Segment Open

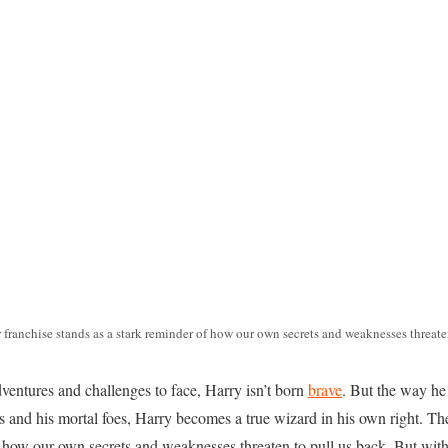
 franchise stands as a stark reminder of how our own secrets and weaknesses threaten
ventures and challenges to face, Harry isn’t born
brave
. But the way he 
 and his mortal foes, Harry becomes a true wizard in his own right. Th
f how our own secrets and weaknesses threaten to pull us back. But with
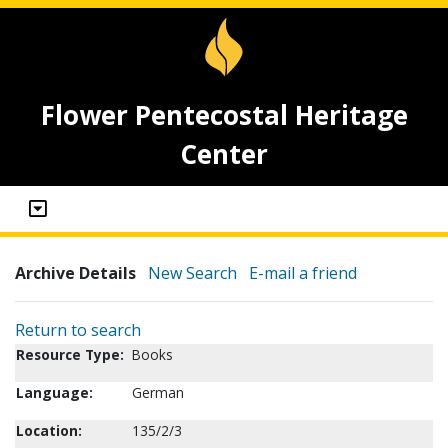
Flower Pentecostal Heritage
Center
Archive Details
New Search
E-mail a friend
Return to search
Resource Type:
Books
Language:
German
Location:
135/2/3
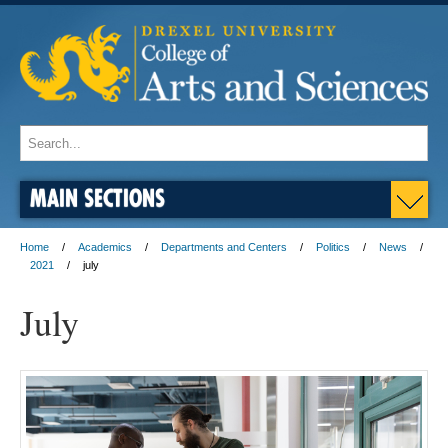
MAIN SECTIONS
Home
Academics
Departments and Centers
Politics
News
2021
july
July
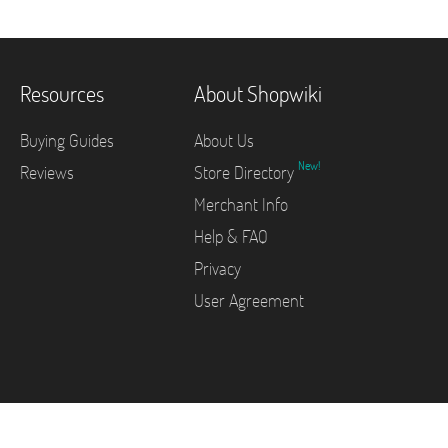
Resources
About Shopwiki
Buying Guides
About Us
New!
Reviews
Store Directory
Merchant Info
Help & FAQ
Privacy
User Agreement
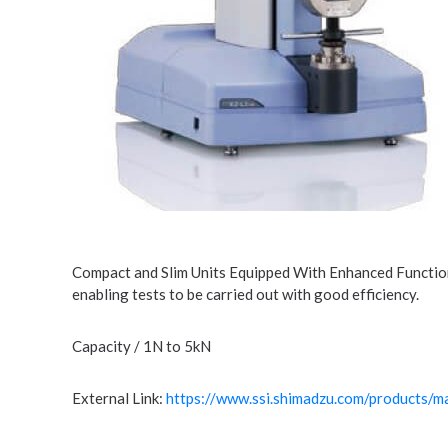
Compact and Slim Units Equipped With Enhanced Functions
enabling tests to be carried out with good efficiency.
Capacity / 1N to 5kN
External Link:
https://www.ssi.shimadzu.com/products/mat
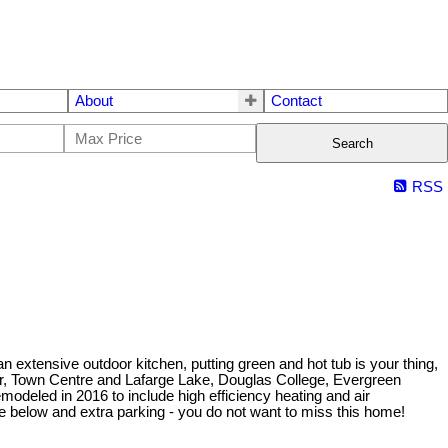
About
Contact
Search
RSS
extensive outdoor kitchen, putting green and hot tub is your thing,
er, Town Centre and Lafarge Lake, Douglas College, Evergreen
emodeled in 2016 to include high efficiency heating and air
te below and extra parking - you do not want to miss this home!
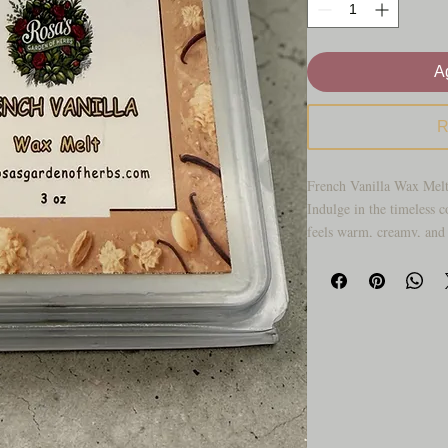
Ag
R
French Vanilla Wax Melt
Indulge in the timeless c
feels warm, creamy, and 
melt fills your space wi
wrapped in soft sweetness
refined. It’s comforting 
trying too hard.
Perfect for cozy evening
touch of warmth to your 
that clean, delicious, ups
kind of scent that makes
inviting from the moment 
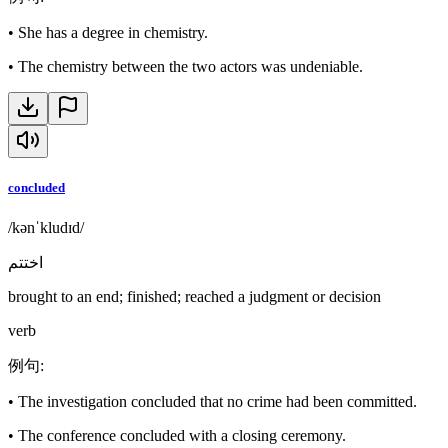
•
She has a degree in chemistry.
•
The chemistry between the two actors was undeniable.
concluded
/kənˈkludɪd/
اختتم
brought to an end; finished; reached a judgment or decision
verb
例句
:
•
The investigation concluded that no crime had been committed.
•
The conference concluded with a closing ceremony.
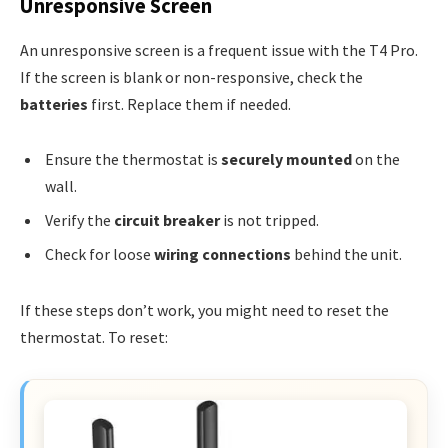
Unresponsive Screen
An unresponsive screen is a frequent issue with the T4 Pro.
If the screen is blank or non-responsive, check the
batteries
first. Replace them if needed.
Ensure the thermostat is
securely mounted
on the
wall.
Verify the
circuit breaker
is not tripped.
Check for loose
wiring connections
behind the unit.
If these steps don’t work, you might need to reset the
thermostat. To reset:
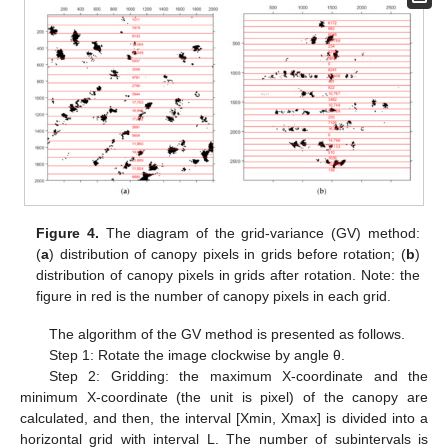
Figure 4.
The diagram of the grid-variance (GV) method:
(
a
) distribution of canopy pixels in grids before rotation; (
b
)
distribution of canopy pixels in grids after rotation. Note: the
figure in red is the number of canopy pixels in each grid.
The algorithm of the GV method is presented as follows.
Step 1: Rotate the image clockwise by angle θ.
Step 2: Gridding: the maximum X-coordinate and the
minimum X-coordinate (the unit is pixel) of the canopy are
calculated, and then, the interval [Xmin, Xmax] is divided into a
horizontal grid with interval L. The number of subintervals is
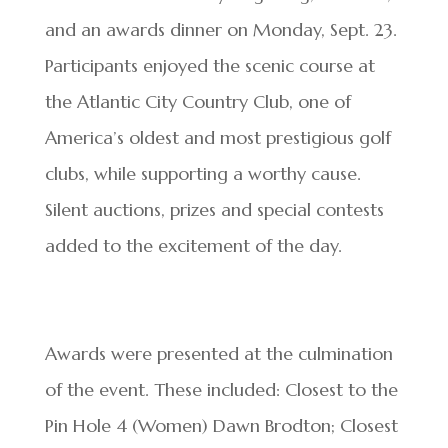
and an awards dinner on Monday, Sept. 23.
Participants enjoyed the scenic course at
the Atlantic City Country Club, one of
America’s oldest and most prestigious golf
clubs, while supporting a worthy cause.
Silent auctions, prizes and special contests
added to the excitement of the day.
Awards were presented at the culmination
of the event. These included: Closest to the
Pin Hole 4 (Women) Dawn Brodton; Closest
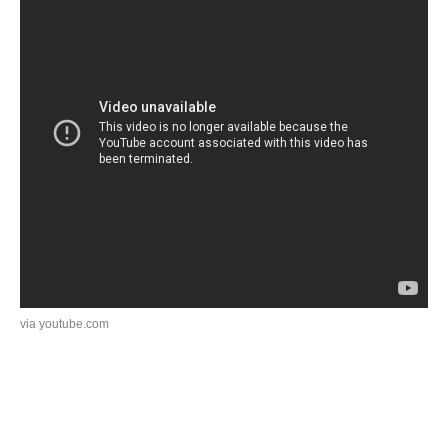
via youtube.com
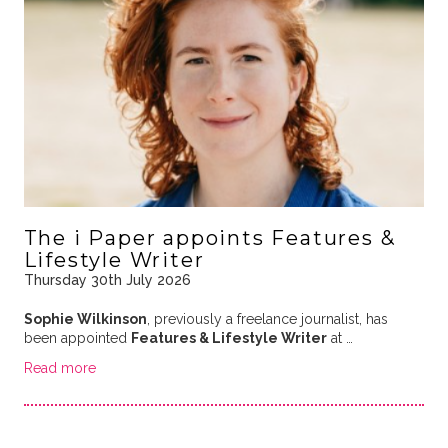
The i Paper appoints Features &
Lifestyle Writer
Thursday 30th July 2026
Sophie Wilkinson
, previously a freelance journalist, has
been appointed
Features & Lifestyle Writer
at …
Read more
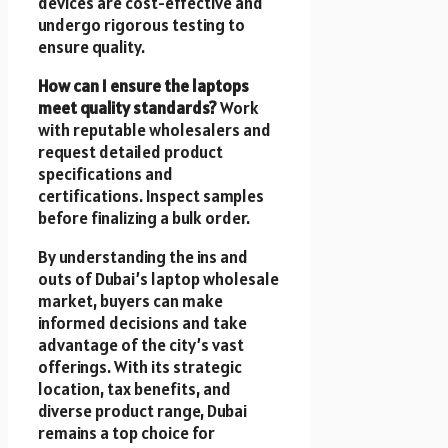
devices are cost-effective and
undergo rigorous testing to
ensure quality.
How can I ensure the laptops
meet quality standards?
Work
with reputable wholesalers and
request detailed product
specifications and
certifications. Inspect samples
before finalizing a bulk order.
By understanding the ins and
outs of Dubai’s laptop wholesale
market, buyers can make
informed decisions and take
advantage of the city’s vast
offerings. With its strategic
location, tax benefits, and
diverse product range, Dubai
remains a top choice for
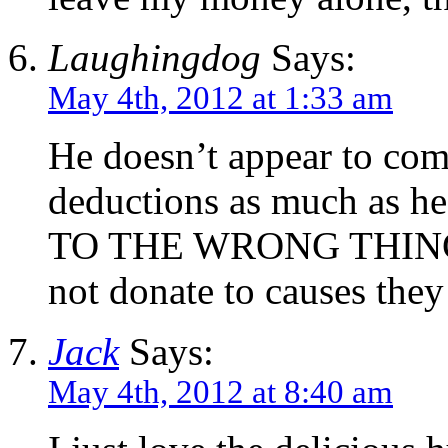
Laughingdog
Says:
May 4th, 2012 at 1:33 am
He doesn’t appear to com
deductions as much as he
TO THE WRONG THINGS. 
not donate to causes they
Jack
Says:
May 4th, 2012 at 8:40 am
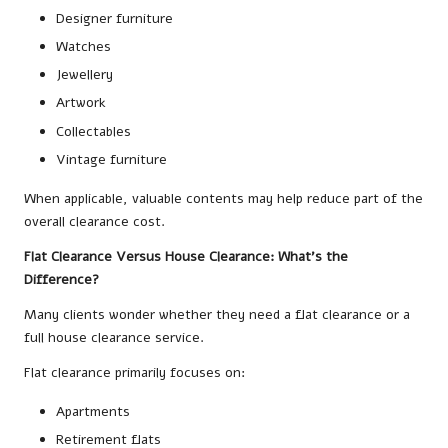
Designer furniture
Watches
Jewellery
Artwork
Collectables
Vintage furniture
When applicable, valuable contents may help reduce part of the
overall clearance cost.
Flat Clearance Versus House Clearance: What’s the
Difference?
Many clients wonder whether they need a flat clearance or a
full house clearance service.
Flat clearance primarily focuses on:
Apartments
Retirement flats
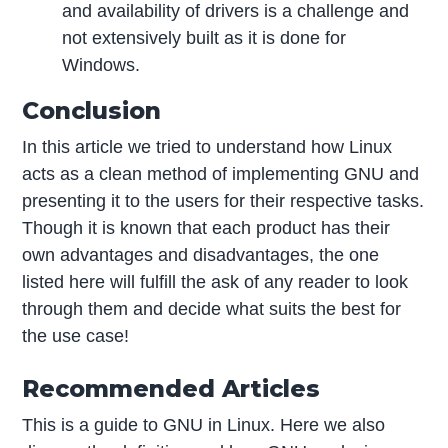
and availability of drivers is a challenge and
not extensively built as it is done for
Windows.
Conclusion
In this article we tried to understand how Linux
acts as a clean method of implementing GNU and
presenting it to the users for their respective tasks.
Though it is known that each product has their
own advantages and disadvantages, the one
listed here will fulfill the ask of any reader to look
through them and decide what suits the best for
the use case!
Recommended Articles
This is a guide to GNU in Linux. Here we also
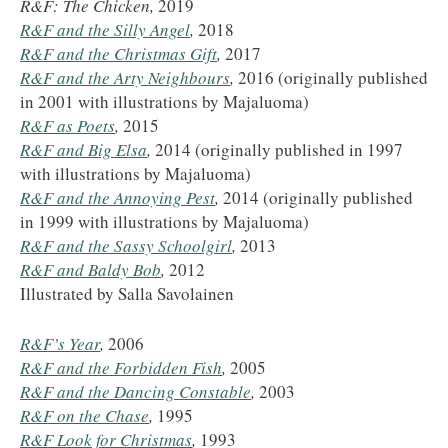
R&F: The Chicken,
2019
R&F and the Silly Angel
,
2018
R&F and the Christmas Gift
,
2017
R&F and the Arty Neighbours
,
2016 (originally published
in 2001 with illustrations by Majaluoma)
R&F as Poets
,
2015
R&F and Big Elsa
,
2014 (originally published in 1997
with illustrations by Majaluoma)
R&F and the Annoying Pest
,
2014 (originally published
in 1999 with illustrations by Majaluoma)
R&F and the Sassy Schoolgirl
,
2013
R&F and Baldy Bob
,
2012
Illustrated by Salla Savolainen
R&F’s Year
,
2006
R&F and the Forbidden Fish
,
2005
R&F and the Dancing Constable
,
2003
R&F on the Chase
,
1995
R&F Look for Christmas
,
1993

Segment Closed

EXERCISE
Extract, word for word, every line from the one containing "before finalizing a bulk order." to the end of the data above, both ends included, and leave out the pictures.

EXERCISE OUTPUT
before finalizing a bulk order.
By understanding the ins and
outs of Dubai’s laptop wholesale
market, buyers can make
informed decisions and take
advantage of the city’s vast
offerings. With its strategic
location, tax benefits, and
diverse product range, Dubai
remains a top choice for
Laughingdog
Says:
May 4th, 2012 at 1:33 am
He doesn’t appear to com
deductions as much as he
TO THE WRONG THINGS. 
not donate to causes they
Jack
Says:
May 4th, 2012 at 8:40 am
Designer furniture
Watches
Jewellery
Artwork
Collectables
Vintage furniture
When applicable, valuable contents may help reduce part of the
overall clearance cost.
Flat Clearance Versus House Clearance: What’s the
Difference?
Many clients wonder whether they need a flat clearance or a
full house clearance service.
Flat clearance primarily focuses on:
Apartments
Retirement flats
and availability of drivers is a challenge and
not extensively built as it is done for
Windows.
Conclusion
In this article we tried to understand how Linux
acts as a clean method of implementing GNU and
presenting it to the users for their respective tasks.
Though it is known that each product has their
own advantages and disadvantages, the one
listed here will fulfill the ask of any reader to look
through them and decide what suits the best for
the use case!
Recommended Articles
This is a guide to GNU in Linux. Here we also
R&F: The Chicken,
2019
R&F and the Silly Angel
,
2018
R&F and the Christmas Gift
,
2017
R&F and the Arty Neighbours
,
2016 (originally published
in 2001 with illustrations by Majaluoma)
R&F as Poets
,
2015
R&F and Big Elsa
,
2014 (originally published in 1997
with illustrations by Majaluoma)
R&F and the Annoying Pest
,
2014 (originally published
in 1999 with illustrations by Majaluoma)
R&F and the Sassy Schoolgirl
,
2013
R&F and Baldy Bob
,
2012
Illustrated by Salla Savolainen
R&F’s Year
,
2006
R&F and the Forbidden Fish
,
2005
R&F and the Dancing Constable
,
2003
R&F on the Chase
,
1995
R&F Look for Christmas
,
1993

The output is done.